URL encoding is a pretty simple thing, and has been around forever. Yet, it is associated with a significant fraction of bugs in web frameworks, libraries, and applications. Why is that? Is there a larger lesson here?
URL Encoding
If you’ve been lucky enough not to cross paths with HTTP in the last 30 years, then perhaps a refresher on URL encoding is in order.
URL encodings are behind the prevalence of % in long URLs, such as https://example.com/download/test%2Flogs%2Fdebug.log.
The encoding is a way of embedding arbitrary ASCII strings in a URI.
“Reserved” characters, !#$&'()*+,/:;=?@[], are replaced by %xx where xx is the hex representation of the ASCII code for the character.
So / is replaced with %2F or %2f, : by %3A or %3a, and so on.
The % character itself maps to %25.
There are some issues with this encoding.
Precisely when a character must be escaped depends on the context.

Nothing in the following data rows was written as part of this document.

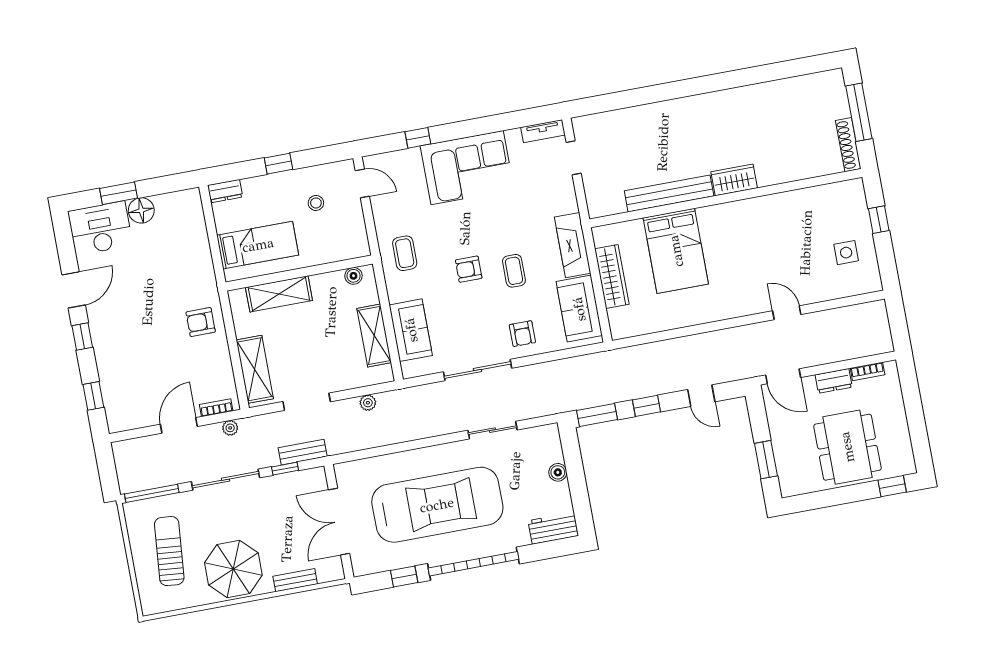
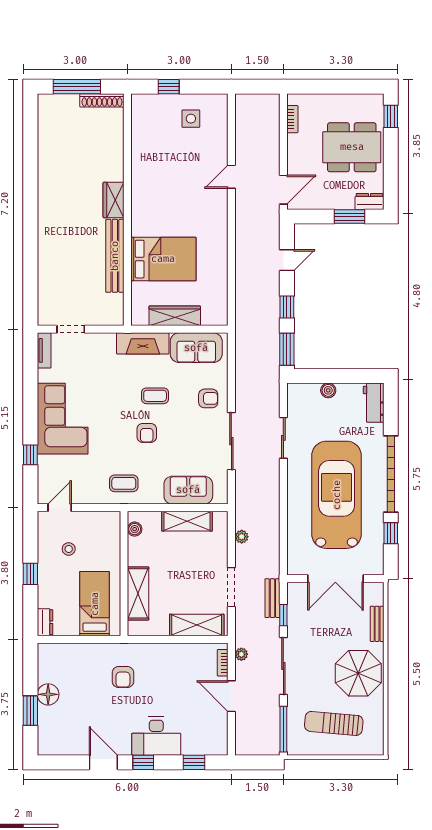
desk: (100, 228) -> (156, 736), moved, turned -90
armchair: (201, 322) -> (123, 677), moved
dresser: (834, 381) -> (369, 202), moved, turned -90

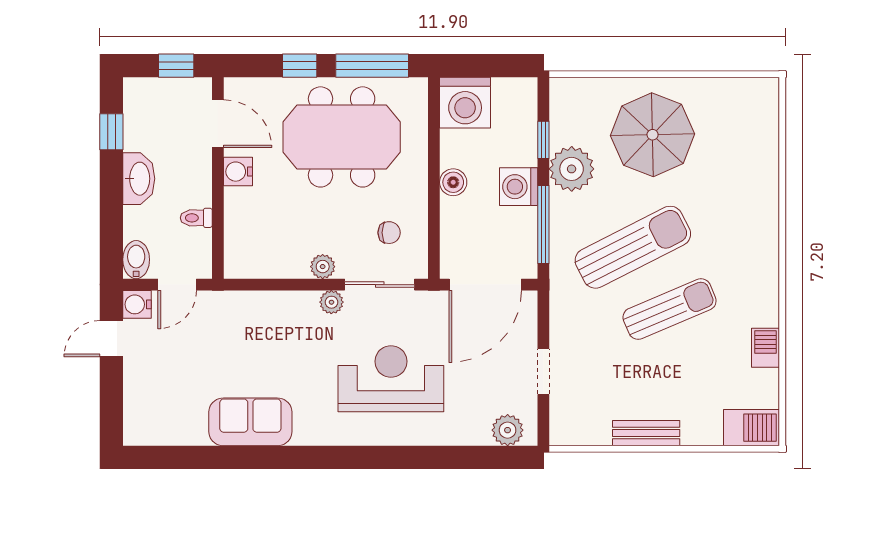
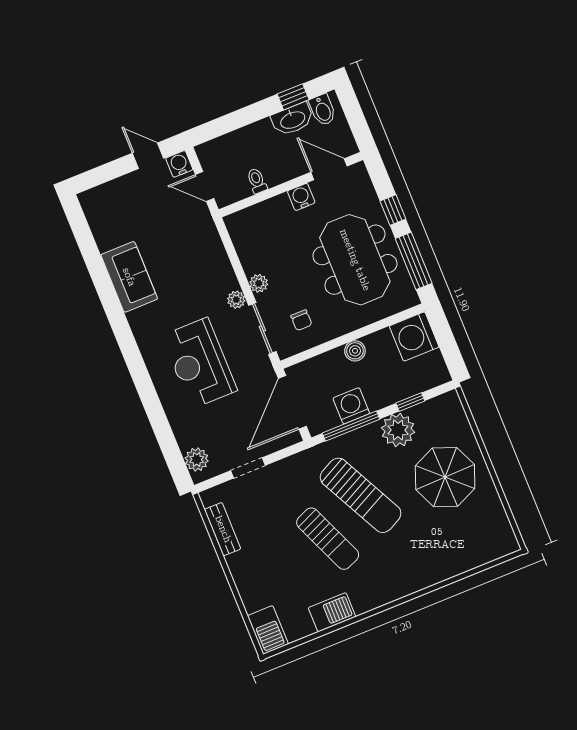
window: (176, 66) -> (358, 123), removed
door: (218, 124) -> (329, 169), swing flipped
washbasin: (139, 179) -> (292, 119), moved
washing machine: (519, 187) -> (351, 406), moved
bidet: (136, 260) -> (323, 110), moved, turned 90
door: (485, 285) -> (292, 402), hinge flipped
barbecue: (766, 348) -> (332, 612), width x1.38, depth x1.27
reception desk: (391, 379) -> (199, 363), turned 180
bench: (646, 433) -> (223, 529), moved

For example, if used in the path portion of a URI, / has special meaning and must be escaped as in the example above, while = has no special meaning.
But in the query portion of a URI, the opposite is true: = separates keys from values, while / has no special meaning.
Partial-Identity
I totally made up this term, but here’s why it makes sense.
An identity encoding (for example, in the Content-Encoding header) is an encoding that makes no changes – input equals output.
URL encoding acts like an identity encoding for some inputs – marble magic encodes to marble magic.
But for other inputs, it is not – omg! snakes! encodes to omg%21 snakes%21.
Hence, “partial identity”.
I assert that such encodings cause bugs and should be avoided in systems design.
Bugs
A bit of searching, or for many of us a moment’s recollection, will uncover a wealth of URL-encoding-related bugs.
The simplest class of bugs occurs when two communicating systems don’t agree about when or what to encode or decode.
This can occur when a client generates a URL naively, such as url = base_url + '/' + filename.